Thinking Aloud...Yaw Boadu-Ayeboafoh Writes
“Learn from yesterday, live for today, hope for tomorrow. The important thing is not to stop questioning. Albert Einstein.
Many are those who have openly congratulated President John Dramani Mahama. As a roommate, I have not been able to do that because of the dent on the results, since I am not in a position to confirm or deny the claim by the New Patriotic Party.
But as students of Commonwealth Hall, we shall always defend the motto of the hall, “Truth Stands”, meaning that at the appropriate time, I will make a personal congratulation to my roommate for making me proud from our humble beginnings to the present.
Whenever I say that John Dramani was my roommate, I take pride and I know that he has equally on a number of occasions publicly made me proud by acknowledging that he was my roommate.
However, despite the fact that I duly informed him of the death of my father, he neither attended the funeral nor made a donation. I am waiting for his donation as we observe the first anniversary of my father’s demise next Tuesday, December 25 at Kyirikrom near Boamang in the Afigya-Kwabre District.
But when I decided to write, it was not about myself. I wanted to draw the attention of President Mahama to certain impunities that are allowed to pass in the name of partisan politics, not that partisanship in itself is evil, but then when the membership of a political party takes precedence over law and order, that is not in the interest of good governance and democracy.
In 2009, a number of innocent lives were lost at Agbogbloshie in Accra, merely because of political party interest. To date, nothing has been done to ensure justice.
In the wake of the declaration of the 2012 general election results and the demonstration of joy or protest, depending on whether you belong to the National Democratic Congress or NPP, some acts of impunity and lawlessness have happened. In all these, the police have not come to grips with the developments.
There have been accusations and counter-accusations, as to the number of people who have been stabbed, wounded or brutalised. There is the need for the police to deal firmly and decisively with the deviants who are carrying out these acts of bestialism, but they do not need to be ruthless.
To strengthen the hands of the security personnel in dealing decisively with all acts of lawlessness and impunity, there must be openness. If they do not act to stop the impunity from NDC supporters, it renders them vulnerable in dealing with deviants from the NPP. The cumulative effect of such a development is the breakdown of law and order.
That is why those arrested for their role in attempting to burn election material in the Ablekuma North constituency must be tried for the law to prevail, for as Albert Einstein notes, “nothing is more destructive of respect for the government and the law of the land than passing laws which cannot be enforced.”
It is the primary responsibility of our President to empower the police to deal fairly and firmly with all, but that could be undermined if the Attorney-General becomes selective in the application of the law. One clear example that comes to mind is the recent convictions of persons who engaged in double registration. It appears they are summarily tried. But in our current Parliament and the next is an honourable member who escaped conviction for double registration solely because his party won Executive Power in 2009.

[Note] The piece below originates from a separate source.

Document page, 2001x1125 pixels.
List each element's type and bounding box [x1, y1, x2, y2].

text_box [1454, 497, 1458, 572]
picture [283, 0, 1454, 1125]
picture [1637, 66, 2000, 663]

That does not give meaning and function to constitutionalism, due process, the rule of law, democracy and good governance.
In 2009, a group of suspected criminals was arrested in Gushiegu. The group, numbering about four, has since been in prison custody without any charge proffered against them. That is an aberration to democracy and the rule of law and something has to be done to have them lawfully charged or freed.

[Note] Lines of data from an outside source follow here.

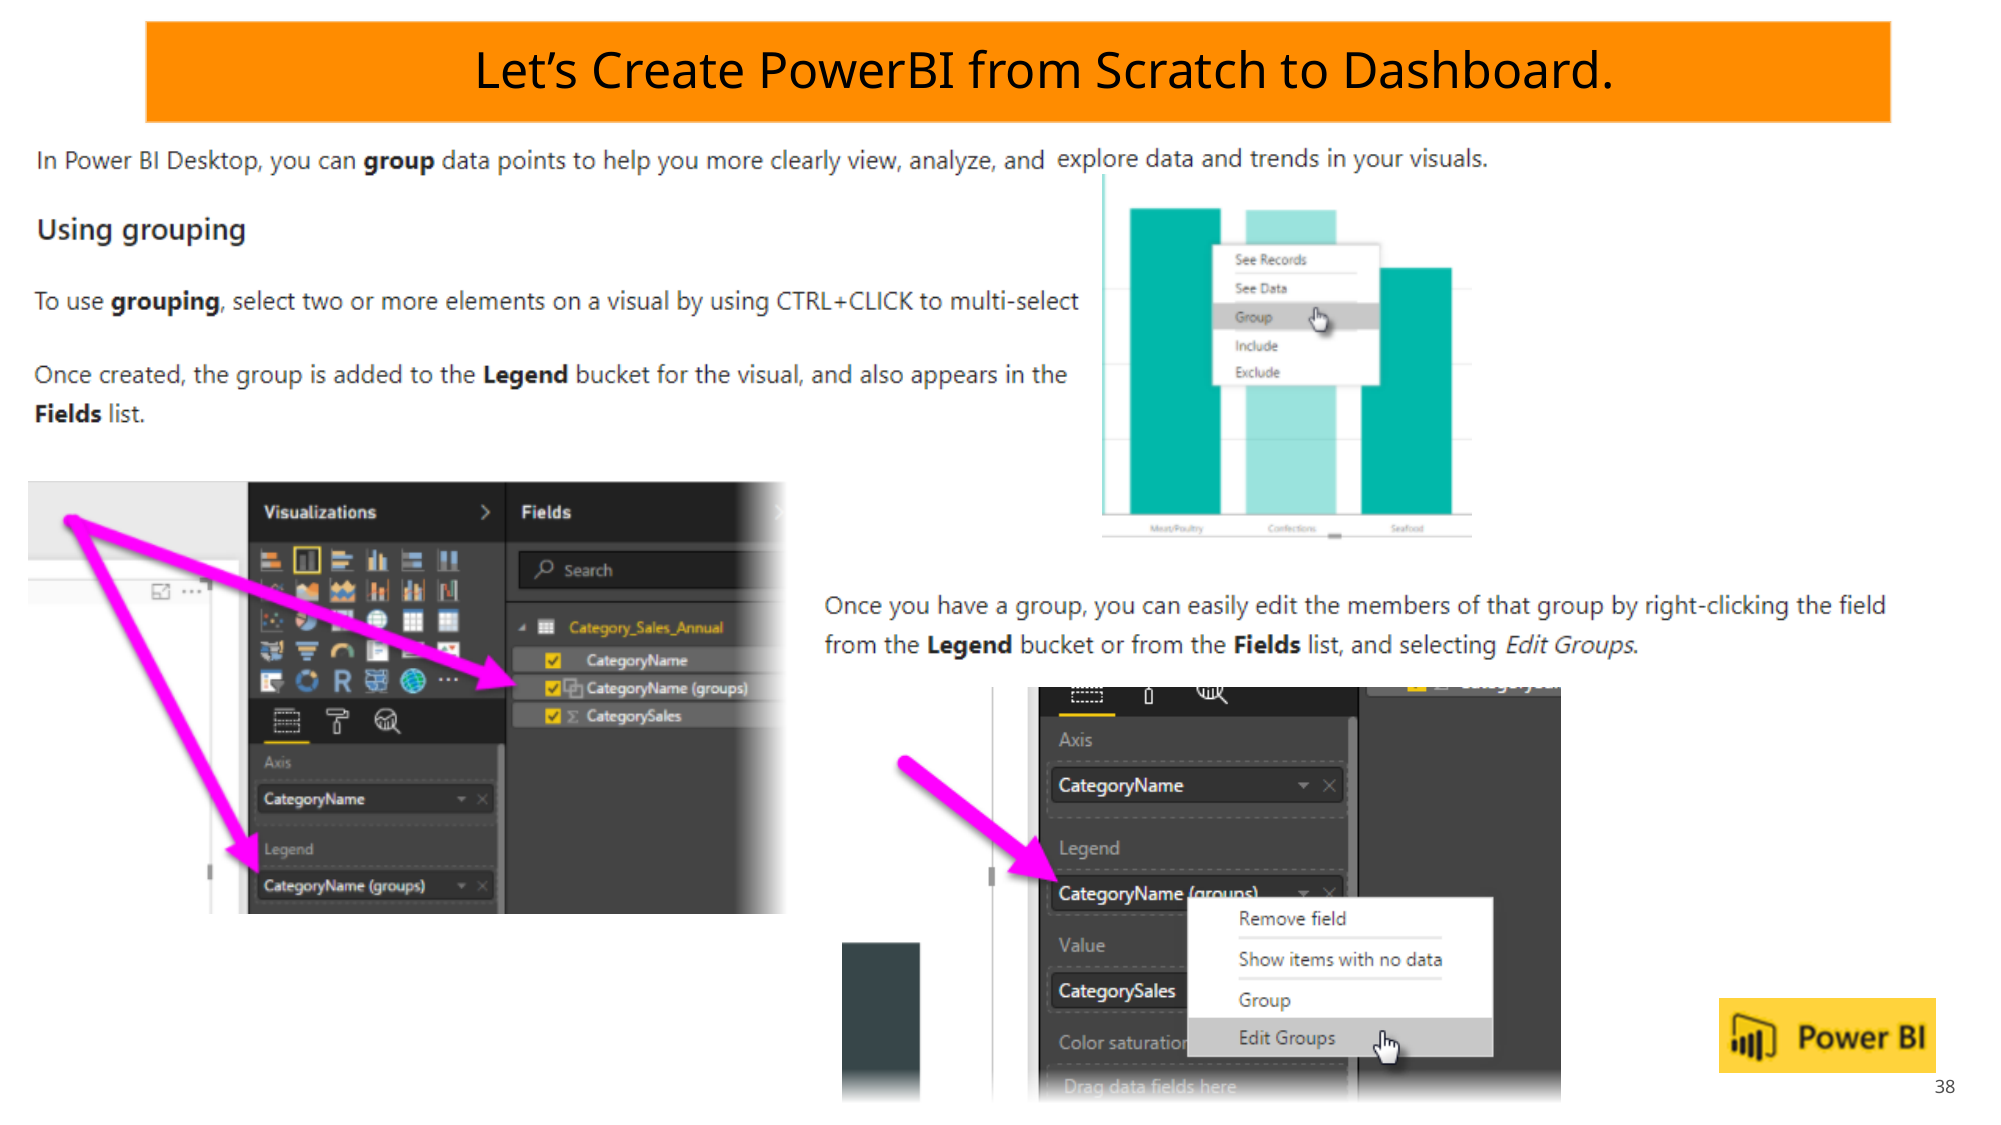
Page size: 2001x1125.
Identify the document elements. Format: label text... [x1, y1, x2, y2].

picture [28, 141, 1493, 544]
picture [28, 480, 1911, 1125]
picture [22, 199, 269, 260]
picture [18, 343, 1075, 443]
slide_number 38 [1864, 1076, 1956, 1099]
text_box Let’s Create PowerBI from Scratch to Dashboard. [144, 20, 1893, 124]
picture [1719, 998, 1936, 1073]
picture [18, 276, 1091, 331]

Again, all those who played roles in the last election and are established to have changed or falsified votes, have to be prosecuted since their acts were against the law and the will of the people.
Whilst it is true that the police cannot be everywhere, anytime they have brought their expertise to bear on issues, they have made breakthroughs, including the arrest of armed robbers and murder suspects.
So, when young men in broad daylight brazenly wielding destructive weapons go on the rampage in Accra and no arrests are made, that does not speak well of the police. So also is it not good news when political opponents are attacked at a demonstration ground, where police personnel are on duty.
It would be more productive, if the police worked to avoid impunity, including baseless attacks on innocent citizens than place awards on those who could help track bestials and deviants after they had wreaked havoc and disturbed the public peace.
One good thing is the setting up of a Transition Team in line with the Presidential Transition Law. We have to give dignity to democratic change over of government, whether to leadership of the governing party or an opposition party. Things must not be done as if there is no law and order.
More importantly, we should not begin 2013 with party footsoldiers unilaterally and wantonly seizing state assets as if whatever belongs to the state belongs to the government and the party in power. Situations as happened in Tamale with Metro Mass Transit, Ashaiman with public places of convenience and lorry parks and Atimpoku with road toll collections in 2009 must be nibbed in the bud, never to be allowed to resurrect in 2013.
Beyond all these, if the challenge against the election results is finally determined and resolved, we have to ensure that no one who has a role to play in the executive of any political party is simultaneously appointed to any public office. The state should never subsidise political party officers.
We have an obligation to defend constitutionalism, the rule of law, democracy and good governance. Therefore, no individuals or groups must be allowed to resort to impunity in their bid to exercise any fundamental right, whether of expression, movement or association.